Chairman Jack Brooks (D-Tex.) of the House Judiciary Committee, one of the legendary strongmen of Capitol Hill, is fighting for his life in his Beaumont district. Rep. Sam Gibbons (D-Fla.), who took over as acting chairman of the House Ways and Means Committee after Rostenkowski's indictment, has had a tough battle in Tampa.
As hard as it is for Foley to persuade Spokane voters not to deny themselves the influence that comes with the speaker's post, Senate Budget Committee Chairman Jim Sasser (D-Tenn.), a strong prospect to succeed retiring Majority Leader George J. Mitchell (D-Maine) as head of the Senate Democrats, has had at least as much difficulty translating his Washington influence into votes in Tennessee. He has no more than a 50-50 chance of heading off surgeon Bill Frist (R).
Many of Clinton's closest political allies -- people like Georgia Gov. Zell Miller, who nominated him for president at the 1992 Democratic National Convention, and Rep. Dave McCurdy (Okla.), who made a seconding speech -- are in very tough battles. Miller is a shaky favorite for reelection; McCurdy, an underdog in a close race for an Oklahoma Senate seat.
But Tuesday night may be a nail-biter for former president George Bush as well. Two of his sons are in hard-fought gubernatorial battles. Contrary to earlier estimates, George W. Bush may have a bit better chance of defeating Texas Gov. Ann Richards (D) than Jeb Bush does against Florida Gov. Lawton Chiles (D), but both races are close enough that the Bush family may be up late waiting for final returns.
Overall, governors' races have not developed as well as Republicans had hoped earlier in the year, when they were predicting that a majority of all states -- and a vast majority of all citizens -- would have Republican governors. In California, the comeback of Gov. Pete Wilson (R) against State Treasurer Kathleen Brown (D) looks solid enough to last through Election Day. But state Sen. George E. Pataki (R) is now the underdog against Cuomo in New York, and the Republicans' best bet for a big-state takeover may be in Pennsylvania, where Rep. Thomas J. Ridge (R) is perhaps a step ahead of Lt. Gov. Mark S. Singel (D).
The Pennsylvania and New York gubernatorial races are two of many contests at all levels that may be decisively influenced by third-party candidates. Some experts say the total votes for Libertarian, Right-to-Life and other independent candidates will be high enough to confirm that the anti-party fever that fed Ross Perot's effort in 1992 has grown even stronger. Independent gubernatorial candidates in Maine and perhaps Connecticut are serious possibilities for election.

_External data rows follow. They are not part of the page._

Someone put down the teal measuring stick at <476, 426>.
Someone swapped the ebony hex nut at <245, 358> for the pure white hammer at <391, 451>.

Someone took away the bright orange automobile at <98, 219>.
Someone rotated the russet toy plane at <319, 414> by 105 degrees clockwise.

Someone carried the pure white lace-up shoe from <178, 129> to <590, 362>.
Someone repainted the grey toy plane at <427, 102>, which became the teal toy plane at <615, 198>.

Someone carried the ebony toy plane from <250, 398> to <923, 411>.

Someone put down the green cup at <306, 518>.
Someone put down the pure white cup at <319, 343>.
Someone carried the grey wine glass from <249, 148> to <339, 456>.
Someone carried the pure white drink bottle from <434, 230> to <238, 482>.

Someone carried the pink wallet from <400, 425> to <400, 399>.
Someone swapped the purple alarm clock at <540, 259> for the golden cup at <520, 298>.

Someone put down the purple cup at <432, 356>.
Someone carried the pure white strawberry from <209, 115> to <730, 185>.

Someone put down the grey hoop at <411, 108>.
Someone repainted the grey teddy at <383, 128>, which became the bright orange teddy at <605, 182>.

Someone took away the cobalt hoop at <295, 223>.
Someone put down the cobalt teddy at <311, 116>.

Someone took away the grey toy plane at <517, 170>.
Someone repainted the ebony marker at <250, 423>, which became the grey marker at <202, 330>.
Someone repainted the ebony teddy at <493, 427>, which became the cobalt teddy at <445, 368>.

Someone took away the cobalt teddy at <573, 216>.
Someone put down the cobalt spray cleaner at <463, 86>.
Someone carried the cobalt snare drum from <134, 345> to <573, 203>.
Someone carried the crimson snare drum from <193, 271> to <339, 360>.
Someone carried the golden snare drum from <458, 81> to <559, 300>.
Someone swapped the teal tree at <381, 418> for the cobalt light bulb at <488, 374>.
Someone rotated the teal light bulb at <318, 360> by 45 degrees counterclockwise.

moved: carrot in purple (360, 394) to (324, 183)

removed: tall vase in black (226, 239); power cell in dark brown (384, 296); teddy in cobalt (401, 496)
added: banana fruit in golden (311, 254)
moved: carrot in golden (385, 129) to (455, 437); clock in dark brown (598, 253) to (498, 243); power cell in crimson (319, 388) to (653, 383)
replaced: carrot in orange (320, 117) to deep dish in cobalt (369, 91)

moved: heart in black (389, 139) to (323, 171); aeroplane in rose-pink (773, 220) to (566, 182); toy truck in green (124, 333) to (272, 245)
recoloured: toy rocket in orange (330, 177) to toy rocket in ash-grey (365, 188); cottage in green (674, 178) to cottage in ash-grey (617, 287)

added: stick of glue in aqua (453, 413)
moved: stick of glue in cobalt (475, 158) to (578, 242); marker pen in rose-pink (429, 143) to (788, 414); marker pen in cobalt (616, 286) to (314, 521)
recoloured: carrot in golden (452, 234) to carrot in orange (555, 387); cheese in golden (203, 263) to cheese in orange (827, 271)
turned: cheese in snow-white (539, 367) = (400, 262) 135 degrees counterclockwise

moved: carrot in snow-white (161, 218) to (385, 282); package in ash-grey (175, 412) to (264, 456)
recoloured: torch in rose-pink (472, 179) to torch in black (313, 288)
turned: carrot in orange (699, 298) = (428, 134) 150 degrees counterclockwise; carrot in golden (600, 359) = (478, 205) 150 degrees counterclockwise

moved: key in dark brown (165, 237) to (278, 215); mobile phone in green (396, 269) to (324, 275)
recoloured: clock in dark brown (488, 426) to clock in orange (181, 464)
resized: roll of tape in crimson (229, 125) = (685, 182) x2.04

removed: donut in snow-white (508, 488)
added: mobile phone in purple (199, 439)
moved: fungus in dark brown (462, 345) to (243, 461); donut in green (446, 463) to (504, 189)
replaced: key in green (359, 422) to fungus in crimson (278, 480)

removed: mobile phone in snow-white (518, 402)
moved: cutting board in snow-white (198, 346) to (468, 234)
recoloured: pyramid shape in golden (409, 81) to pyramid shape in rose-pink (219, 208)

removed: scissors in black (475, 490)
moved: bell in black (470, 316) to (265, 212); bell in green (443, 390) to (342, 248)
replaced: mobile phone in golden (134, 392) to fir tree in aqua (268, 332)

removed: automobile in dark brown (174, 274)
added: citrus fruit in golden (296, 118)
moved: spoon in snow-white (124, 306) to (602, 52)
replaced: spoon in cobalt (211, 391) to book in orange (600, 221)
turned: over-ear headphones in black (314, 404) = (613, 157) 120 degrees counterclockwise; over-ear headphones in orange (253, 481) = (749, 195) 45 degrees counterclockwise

As for the Senate, the consensus is that Republicans, who now have 44 seats, will almost certainly take over from Democrats in Arizona, Maine, Ohio and the Tennessee vacancy once held by Gore. They have good to excellent prospects as well in Michigan, Oklahoma, Virginia, Pennsylvania, California and against Sasser in the second Tennessee race.
The best chance for Democrats to win a Republican-held seat is the open seat in Minnesota, with lesser possibilities in Delaware, Vermont and Washington. If the Republican tide is very strong, Democrats could also be in trouble in New Jersey and New Mexico.
In the House races, multiple-seat gains are possible for the Republicans in Arizona, California, Florida, Georgia, Illinois, Indiana, Michigan, New Jersey, Ohio, Oklahoma, Oregon, Tennessee, Texas and Washington.